Le retour de ces grands événements et des compétitions officielles accueillant du public pose toutefois certaines questions. En effet, pandémie oblige, l’esport s’est complètement dématérialisé annulant de nombreuses compétitions notamment sur la scène des Fighting Games mais aussi en organisant des matchs à distance. De fait, les passionnés d’esport ne pouvant plus suivre les compétitions en présentiel ont été présents de manière plus fréquente sur les plateformes de streaming et notamment Twitch. Durant cette période de confinement d’ailleurs, les audiences Twitch ont battu tous les records de manière générale, et notamment la scène de League of Legends. Ainsi, le retour des événements avec accueil du public peut-il avoir une influence négative sur l’audience en ligne de l’esport ? Ces audiences pourraient-elles même baisser comparé à l’année de crise sanitaire traversée ? Rien n’est moins sûr. En effet, la finale des Worlds de League of Legends 2020 qui s’est tenue sans public dans la salle a, à ce titre, rassemblé un nombre important de viewers sur Twitch, avec un peak viewers à près de 3,9 millions de personnes. Cependant, contrairement à ce que l’on pourrait penser concernant ce chiffre impressionnant, ce dernier ne parvient pas à égaler le record, toutes années confondues, de la finale des Worlds 2019, avoisinant les 4 millions de viewers.

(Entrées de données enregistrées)
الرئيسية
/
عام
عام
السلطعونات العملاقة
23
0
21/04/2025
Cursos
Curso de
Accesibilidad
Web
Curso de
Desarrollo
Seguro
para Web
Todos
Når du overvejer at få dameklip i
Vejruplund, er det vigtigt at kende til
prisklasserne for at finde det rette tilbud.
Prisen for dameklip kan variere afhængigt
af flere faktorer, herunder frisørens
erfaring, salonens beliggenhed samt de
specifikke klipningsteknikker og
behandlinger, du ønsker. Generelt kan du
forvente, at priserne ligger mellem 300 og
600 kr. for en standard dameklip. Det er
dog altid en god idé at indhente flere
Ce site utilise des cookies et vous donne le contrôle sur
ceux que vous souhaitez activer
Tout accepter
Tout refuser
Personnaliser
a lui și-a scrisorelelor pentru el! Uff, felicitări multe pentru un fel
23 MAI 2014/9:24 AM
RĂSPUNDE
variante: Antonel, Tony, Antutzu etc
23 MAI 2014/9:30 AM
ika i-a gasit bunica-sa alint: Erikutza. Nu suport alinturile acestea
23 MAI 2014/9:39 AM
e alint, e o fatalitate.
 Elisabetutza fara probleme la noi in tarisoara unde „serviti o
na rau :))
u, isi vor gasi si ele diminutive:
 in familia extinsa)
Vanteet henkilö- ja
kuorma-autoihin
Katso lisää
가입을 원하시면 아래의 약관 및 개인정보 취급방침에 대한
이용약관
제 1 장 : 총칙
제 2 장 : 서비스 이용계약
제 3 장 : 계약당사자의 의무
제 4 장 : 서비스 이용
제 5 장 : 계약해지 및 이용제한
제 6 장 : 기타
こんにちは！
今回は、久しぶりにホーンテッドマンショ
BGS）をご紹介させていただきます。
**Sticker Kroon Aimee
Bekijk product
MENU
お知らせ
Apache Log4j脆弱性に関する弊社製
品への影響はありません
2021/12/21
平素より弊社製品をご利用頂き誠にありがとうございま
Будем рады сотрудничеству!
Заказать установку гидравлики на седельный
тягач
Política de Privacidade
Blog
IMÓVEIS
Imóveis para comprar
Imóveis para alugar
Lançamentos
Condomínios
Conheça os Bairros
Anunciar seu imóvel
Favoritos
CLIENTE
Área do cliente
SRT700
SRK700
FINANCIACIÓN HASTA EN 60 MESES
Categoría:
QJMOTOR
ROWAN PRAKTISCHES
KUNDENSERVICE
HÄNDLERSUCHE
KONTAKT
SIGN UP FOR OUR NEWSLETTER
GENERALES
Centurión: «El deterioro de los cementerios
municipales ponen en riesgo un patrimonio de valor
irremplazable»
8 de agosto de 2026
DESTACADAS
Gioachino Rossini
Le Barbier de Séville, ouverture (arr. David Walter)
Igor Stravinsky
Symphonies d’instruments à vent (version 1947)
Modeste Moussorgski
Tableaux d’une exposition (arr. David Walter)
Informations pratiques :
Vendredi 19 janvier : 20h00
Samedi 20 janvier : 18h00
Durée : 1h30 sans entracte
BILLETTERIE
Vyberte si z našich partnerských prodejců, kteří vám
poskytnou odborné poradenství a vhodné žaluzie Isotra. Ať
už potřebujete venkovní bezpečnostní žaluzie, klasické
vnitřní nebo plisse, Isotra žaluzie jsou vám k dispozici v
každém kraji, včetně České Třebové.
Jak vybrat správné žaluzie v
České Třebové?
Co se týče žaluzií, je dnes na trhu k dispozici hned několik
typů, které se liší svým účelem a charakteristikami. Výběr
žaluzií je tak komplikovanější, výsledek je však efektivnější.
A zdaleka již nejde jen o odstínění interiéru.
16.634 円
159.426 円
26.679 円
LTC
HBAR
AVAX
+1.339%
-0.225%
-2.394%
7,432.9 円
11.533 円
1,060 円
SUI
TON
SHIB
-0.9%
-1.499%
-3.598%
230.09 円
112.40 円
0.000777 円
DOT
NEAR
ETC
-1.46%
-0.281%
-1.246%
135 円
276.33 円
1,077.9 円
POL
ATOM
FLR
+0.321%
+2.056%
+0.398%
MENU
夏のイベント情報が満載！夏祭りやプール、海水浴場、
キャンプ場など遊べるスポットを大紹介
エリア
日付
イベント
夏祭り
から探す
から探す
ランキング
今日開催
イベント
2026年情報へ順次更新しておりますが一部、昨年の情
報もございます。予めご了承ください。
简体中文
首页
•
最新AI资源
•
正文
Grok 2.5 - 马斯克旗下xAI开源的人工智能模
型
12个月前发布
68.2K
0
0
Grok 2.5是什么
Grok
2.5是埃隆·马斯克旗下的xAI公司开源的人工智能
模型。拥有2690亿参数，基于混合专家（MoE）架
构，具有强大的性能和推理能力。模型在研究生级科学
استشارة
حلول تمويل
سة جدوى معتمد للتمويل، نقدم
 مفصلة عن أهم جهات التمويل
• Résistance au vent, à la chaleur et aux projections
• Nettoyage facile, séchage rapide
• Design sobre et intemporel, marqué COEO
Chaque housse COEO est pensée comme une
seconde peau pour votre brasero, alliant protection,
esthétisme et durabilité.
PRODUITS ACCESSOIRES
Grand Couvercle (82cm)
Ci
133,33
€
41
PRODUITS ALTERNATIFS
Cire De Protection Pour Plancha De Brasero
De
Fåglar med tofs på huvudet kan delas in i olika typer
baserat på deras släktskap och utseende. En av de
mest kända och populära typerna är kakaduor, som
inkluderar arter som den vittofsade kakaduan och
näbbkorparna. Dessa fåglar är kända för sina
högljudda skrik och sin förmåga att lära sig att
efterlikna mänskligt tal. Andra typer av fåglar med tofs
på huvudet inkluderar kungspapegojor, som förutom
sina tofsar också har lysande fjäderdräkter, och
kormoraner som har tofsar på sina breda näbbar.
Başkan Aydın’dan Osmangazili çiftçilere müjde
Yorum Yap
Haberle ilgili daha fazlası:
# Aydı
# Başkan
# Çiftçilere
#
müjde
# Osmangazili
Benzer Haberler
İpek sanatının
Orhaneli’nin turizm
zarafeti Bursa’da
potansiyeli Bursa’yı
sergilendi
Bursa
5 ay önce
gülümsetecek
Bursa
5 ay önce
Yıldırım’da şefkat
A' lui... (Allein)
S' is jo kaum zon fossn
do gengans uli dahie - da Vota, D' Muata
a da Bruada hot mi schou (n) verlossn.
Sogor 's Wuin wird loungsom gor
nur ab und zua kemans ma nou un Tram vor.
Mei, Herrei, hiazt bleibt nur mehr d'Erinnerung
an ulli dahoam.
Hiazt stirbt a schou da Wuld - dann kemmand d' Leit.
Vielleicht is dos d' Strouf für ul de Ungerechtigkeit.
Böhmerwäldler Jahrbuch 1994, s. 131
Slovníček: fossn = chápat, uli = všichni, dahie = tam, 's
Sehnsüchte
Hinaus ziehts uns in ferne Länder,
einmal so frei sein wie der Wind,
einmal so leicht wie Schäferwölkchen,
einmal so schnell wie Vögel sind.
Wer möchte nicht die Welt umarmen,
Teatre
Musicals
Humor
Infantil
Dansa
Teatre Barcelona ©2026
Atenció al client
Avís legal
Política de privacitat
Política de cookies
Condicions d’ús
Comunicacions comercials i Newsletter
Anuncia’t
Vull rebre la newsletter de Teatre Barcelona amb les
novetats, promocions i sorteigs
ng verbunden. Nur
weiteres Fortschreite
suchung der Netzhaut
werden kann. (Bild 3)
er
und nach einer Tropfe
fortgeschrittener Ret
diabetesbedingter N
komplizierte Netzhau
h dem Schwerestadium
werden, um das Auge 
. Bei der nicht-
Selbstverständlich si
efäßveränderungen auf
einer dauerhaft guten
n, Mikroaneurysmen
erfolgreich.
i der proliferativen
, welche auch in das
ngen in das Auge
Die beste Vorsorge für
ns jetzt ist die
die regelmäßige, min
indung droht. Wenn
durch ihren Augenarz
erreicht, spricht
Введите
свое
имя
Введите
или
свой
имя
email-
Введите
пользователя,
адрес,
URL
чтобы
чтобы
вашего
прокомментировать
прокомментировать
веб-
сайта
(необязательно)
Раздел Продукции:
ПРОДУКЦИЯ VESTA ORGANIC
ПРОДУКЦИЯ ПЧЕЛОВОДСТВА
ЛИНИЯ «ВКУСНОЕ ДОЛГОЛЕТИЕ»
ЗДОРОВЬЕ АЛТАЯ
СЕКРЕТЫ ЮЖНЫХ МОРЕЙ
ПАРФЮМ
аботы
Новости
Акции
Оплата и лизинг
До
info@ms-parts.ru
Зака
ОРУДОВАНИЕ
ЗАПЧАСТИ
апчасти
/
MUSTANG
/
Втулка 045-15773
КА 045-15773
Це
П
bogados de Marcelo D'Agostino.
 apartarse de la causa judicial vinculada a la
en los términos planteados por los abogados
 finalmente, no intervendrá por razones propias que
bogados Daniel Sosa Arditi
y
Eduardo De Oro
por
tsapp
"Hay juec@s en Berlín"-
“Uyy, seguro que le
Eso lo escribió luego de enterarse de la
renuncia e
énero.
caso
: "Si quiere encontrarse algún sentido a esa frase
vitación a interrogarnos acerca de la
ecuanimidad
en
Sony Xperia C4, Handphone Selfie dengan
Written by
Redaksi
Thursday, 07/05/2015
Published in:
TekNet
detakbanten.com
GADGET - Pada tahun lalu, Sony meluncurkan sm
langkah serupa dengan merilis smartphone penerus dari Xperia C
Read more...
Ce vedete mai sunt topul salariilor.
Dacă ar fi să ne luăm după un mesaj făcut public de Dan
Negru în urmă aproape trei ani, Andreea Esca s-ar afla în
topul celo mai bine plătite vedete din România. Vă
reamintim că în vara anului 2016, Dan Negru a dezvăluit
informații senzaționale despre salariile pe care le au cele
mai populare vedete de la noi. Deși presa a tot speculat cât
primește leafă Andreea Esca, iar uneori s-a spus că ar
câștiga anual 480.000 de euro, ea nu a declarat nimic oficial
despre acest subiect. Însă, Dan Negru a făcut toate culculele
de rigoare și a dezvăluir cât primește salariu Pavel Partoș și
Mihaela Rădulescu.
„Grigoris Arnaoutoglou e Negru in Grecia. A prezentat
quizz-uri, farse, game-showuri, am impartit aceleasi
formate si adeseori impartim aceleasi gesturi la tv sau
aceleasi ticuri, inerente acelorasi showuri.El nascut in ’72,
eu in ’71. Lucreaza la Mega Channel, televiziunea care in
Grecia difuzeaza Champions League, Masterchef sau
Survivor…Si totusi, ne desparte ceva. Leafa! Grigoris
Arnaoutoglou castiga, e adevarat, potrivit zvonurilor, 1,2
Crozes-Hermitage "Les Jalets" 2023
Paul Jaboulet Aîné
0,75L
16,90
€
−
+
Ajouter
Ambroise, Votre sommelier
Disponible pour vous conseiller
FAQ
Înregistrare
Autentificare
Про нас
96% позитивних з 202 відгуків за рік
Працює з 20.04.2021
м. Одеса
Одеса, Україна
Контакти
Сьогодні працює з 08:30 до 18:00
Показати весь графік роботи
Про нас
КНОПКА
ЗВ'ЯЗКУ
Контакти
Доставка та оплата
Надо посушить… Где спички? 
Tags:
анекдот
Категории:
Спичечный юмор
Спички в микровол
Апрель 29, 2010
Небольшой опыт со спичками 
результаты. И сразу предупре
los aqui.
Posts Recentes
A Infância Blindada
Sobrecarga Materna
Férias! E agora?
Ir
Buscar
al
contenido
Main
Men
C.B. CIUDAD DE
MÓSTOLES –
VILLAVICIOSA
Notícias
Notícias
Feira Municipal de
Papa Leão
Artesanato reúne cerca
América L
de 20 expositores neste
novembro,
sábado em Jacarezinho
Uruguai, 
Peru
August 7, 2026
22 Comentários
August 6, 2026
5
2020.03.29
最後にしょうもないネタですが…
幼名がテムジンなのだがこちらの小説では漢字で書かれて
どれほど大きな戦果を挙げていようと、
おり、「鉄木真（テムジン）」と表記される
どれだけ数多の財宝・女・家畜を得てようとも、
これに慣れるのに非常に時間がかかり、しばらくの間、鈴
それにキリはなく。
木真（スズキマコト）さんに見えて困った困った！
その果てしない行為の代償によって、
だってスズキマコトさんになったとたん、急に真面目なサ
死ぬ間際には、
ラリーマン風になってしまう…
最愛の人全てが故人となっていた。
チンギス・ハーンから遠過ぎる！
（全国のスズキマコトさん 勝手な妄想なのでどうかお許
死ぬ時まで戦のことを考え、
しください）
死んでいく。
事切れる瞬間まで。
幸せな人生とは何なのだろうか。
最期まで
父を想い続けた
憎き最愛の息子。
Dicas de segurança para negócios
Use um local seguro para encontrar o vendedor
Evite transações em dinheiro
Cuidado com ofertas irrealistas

**Consigne:**
Traduisez en anglais cette phrase de l’extrait sur l’esport : « De fait, les passionnés d’esport ne pouvant plus suivre les compétitions en présentiel ont été présents de manière plus fréquente sur les plateformes de streaming et notamment Twitch. » Les entrées n’ont aucun rôle ici.

**Réponse:**
As a result, esports fans who could no longer follow competitions in person were present more often on streaming platforms, particularly Twitch.